**Aim of the task:** From the entries below, copy every line that has the word "marked".

**Stored data:**
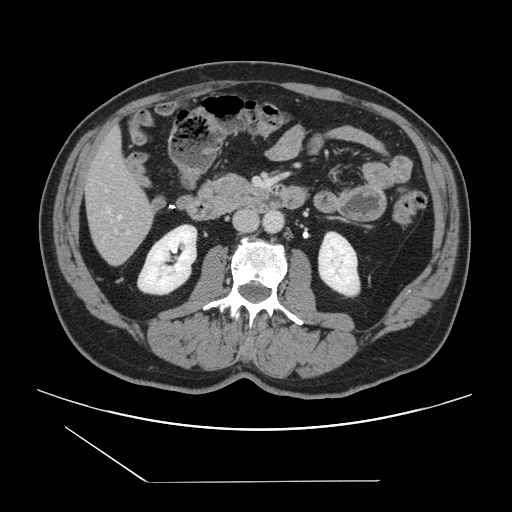
Contrast-enhanced abdominal CT, one axial slice. Position 40 of 157 along the scan axis. Intravenous contrast given. Soft-tissue window (W 400 / L 40 HU). 2.5 mm slice thickness. 512 × 512 image matrix, field of view 407 × 407 mm. Case-level facts recorded for this patient, not image findings: patient: female, age 39 years at operation; diagnosis: colorectal cancer liver metastases, imaged before liver resection; multiple liver metastases: yes; largest metastasis: 5.5 cm.
Structures marked on this image (expert manual segmentation):
- hepatic veins: bounding box <109,211,121,219> (left, top, right, bottom; pixels)
- liver: <85,131,155,264>
- planned liver remnant (the part of the liver to remain after resection): <85,132,150,218>
- portal vein (with intrahepatic branches): <128,231,130,233>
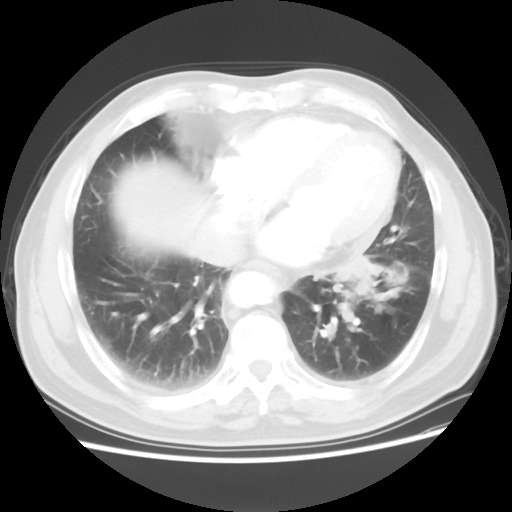
Chest CT, one axial slice. Position 22 of 56 along the scan axis. 120 kVp. Lung window (W 1500 / L -600 HU). 5 mm slice thickness. 512 × 512 image matrix, field of view 360 × 360 mm. Patient: male, 75 years. Case-level facts recorded for this patient, not image findings: clinical TNM (as recorded): T3 N0 M0.
Outlined on this slice (rectangle marked by the reading radiologist):
- lung tumour (recorded histology: squamous cell carcinoma): bounding box [x1, y1, x2, y2] px = [328, 242, 403, 304]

**Solution for this task:**
Structures marked on this image (expert manual segmentation):
Outlined on this slice (rectangle marked by the reading radiologist):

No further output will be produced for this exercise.